## The task
Starting at the first line of the material, copy out each line word for word, and stop after the line that contains "While calling, I".

· · ·

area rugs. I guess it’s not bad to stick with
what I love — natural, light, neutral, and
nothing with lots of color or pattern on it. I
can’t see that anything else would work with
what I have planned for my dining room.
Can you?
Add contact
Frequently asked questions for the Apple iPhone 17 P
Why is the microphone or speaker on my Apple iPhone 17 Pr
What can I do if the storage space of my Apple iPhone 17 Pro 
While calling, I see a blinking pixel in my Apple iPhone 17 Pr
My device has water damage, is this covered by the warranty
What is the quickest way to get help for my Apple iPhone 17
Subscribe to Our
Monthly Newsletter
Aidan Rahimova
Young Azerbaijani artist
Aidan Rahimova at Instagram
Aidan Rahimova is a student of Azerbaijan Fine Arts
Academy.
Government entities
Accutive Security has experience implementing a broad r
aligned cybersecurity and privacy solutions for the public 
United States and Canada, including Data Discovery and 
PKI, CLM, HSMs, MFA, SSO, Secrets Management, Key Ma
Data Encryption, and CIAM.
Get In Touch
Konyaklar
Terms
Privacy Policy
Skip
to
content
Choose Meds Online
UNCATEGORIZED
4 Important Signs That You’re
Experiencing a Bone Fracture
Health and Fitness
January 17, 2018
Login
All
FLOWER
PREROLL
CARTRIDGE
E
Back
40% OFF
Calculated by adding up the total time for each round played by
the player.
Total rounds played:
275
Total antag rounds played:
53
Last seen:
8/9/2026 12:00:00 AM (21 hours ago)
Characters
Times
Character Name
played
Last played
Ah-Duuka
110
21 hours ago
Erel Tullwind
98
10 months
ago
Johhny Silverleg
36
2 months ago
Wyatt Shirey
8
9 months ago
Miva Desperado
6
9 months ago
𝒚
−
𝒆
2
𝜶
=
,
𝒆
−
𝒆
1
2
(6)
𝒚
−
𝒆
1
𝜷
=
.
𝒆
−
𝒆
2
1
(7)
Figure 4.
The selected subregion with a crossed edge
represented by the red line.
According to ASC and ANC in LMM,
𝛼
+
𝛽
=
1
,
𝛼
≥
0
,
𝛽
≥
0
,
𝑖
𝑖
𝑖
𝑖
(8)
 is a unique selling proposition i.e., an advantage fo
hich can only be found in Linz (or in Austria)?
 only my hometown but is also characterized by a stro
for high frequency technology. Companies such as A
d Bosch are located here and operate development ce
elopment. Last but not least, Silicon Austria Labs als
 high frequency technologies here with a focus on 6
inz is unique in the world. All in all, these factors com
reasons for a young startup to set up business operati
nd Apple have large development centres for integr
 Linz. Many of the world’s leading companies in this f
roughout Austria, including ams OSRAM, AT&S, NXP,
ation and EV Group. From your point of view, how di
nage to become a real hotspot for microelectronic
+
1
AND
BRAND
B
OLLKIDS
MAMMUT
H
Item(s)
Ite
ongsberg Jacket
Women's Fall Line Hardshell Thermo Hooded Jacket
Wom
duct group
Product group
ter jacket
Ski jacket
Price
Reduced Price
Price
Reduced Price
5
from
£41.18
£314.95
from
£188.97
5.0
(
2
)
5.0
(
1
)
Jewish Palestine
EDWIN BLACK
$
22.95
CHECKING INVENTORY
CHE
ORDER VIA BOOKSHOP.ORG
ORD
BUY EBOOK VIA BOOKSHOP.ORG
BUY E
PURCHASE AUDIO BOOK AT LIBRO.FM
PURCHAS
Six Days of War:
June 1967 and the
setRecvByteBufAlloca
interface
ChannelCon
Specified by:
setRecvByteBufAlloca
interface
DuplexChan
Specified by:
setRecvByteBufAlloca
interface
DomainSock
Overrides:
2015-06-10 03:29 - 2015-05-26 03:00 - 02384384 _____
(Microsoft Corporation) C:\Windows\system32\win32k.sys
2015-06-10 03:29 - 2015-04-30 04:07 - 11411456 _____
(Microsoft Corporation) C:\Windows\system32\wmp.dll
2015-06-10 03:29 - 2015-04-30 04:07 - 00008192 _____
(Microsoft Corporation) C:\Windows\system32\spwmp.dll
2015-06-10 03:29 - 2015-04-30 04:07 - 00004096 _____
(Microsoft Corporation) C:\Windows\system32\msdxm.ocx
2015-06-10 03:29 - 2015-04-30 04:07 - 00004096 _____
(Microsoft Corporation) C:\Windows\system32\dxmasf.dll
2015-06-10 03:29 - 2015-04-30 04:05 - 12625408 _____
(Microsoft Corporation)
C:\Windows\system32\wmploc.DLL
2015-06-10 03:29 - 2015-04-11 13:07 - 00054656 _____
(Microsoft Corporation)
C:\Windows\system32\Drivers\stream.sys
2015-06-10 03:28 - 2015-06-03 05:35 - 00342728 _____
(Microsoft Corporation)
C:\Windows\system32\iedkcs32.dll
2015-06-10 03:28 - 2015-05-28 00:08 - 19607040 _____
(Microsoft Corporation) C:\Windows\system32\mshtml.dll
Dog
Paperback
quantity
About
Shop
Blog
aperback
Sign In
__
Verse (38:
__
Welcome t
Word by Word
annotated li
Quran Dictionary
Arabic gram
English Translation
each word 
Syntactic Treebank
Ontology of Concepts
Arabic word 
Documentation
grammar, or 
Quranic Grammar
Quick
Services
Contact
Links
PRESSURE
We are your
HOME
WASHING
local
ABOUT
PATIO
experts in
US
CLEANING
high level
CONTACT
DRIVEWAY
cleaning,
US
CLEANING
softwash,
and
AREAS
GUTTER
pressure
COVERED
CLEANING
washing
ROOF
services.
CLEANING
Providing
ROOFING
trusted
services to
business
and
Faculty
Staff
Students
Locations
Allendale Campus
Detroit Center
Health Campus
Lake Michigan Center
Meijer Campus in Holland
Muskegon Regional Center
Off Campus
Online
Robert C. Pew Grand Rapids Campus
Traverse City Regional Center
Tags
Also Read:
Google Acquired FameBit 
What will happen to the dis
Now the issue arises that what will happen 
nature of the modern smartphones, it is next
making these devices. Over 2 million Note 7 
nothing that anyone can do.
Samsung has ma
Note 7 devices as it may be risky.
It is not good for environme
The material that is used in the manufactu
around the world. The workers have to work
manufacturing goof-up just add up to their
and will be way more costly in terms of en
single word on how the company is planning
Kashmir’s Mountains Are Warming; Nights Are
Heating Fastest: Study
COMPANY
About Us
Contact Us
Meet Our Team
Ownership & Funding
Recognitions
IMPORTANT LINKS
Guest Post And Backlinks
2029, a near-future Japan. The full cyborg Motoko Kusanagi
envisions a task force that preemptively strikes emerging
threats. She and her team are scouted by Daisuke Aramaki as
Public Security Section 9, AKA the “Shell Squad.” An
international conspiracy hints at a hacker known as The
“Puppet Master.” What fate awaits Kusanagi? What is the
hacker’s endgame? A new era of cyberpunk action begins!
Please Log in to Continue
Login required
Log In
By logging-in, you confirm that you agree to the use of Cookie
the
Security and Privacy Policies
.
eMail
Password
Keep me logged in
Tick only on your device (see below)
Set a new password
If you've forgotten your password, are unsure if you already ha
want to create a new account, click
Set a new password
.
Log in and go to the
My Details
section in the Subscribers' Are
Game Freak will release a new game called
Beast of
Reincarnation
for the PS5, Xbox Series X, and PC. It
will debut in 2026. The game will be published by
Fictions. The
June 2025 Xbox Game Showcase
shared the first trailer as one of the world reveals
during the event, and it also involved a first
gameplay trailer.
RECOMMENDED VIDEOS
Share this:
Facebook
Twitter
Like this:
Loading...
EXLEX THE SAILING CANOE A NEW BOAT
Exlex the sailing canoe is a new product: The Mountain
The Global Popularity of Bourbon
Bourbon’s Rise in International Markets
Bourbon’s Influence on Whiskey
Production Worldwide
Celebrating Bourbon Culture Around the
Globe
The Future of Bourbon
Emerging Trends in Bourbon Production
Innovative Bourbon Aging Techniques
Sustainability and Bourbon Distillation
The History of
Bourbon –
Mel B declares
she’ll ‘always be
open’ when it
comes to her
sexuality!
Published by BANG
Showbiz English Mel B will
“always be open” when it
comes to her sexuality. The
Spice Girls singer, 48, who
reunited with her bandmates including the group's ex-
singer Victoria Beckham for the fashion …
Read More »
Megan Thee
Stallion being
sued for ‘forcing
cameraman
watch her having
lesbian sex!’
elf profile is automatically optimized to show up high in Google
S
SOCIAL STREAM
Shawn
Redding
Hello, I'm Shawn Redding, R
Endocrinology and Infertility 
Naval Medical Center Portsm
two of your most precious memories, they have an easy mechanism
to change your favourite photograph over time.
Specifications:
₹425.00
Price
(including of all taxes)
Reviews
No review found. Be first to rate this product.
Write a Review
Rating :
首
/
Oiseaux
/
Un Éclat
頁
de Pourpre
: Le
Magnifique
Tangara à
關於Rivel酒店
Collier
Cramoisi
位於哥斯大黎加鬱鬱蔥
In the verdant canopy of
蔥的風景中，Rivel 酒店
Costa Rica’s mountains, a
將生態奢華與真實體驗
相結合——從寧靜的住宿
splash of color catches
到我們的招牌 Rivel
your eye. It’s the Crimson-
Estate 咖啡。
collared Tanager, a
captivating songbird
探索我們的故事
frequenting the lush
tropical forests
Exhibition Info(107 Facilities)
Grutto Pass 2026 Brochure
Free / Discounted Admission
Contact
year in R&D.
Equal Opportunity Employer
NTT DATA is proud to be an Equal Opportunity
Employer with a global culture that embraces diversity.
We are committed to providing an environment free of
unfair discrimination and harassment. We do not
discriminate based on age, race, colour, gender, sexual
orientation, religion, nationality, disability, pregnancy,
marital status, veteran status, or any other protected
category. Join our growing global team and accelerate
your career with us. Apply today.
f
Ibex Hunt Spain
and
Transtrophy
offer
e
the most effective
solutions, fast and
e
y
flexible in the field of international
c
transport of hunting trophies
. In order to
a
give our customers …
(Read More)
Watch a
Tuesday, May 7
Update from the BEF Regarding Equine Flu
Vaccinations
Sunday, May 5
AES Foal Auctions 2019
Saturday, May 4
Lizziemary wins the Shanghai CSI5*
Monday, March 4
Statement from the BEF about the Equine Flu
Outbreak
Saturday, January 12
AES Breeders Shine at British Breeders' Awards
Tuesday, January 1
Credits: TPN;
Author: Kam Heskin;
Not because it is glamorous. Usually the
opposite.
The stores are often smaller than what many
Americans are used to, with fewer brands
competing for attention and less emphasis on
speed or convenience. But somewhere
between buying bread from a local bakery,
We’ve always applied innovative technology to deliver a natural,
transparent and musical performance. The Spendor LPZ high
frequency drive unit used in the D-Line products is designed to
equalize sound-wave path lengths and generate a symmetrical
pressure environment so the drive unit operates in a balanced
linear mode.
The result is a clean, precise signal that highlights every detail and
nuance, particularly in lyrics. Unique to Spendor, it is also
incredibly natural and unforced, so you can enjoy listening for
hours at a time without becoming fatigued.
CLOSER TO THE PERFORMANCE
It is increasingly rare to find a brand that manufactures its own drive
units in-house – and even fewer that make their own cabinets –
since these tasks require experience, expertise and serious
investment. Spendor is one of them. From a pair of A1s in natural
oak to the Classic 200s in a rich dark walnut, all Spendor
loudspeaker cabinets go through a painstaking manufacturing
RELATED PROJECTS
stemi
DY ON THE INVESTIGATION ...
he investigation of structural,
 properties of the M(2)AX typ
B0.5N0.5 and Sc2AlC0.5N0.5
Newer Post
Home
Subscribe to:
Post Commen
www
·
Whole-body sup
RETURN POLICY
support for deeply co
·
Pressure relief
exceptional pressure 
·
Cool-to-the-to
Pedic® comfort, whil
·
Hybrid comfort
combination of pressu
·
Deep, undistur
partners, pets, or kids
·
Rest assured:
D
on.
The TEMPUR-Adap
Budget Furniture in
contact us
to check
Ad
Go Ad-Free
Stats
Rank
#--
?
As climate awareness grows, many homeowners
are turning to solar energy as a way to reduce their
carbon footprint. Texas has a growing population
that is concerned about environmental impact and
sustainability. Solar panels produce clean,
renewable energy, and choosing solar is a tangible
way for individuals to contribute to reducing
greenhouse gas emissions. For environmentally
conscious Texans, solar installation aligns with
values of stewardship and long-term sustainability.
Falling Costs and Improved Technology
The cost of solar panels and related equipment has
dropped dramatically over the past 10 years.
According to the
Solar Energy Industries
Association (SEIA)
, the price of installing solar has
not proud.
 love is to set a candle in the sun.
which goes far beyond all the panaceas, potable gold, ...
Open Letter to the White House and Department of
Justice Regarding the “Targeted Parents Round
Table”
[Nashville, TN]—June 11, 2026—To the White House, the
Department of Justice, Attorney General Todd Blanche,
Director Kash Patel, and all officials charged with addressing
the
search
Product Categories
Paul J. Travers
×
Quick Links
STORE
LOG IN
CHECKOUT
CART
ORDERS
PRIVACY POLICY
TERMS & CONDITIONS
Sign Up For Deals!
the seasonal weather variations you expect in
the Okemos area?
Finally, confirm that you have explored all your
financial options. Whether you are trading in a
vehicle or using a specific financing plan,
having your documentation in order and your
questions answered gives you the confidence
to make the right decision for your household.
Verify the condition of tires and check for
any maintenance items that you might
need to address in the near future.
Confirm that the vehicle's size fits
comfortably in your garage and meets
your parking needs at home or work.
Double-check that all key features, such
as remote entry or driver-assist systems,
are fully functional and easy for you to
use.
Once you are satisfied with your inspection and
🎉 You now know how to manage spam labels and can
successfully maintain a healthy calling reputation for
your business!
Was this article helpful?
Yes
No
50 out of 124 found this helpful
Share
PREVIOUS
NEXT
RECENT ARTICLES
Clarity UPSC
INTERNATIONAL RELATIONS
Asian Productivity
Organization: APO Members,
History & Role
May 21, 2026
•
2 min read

· · ·

## Result of the exercise
area rugs. I guess it’s not bad to stick with
what I love — natural, light, neutral, and
nothing with lots of color or pattern on it. I
can’t see that anything else would work with
what I have planned for my dining room.
Can you?
Add contact
Frequently asked questions for the Apple iPhone 17 P
Why is the microphone or speaker on my Apple iPhone 17 Pr
What can I do if the storage space of my Apple iPhone 17 Pro 
While calling, I see a blinking pixel in my Apple iPhone 17 Pr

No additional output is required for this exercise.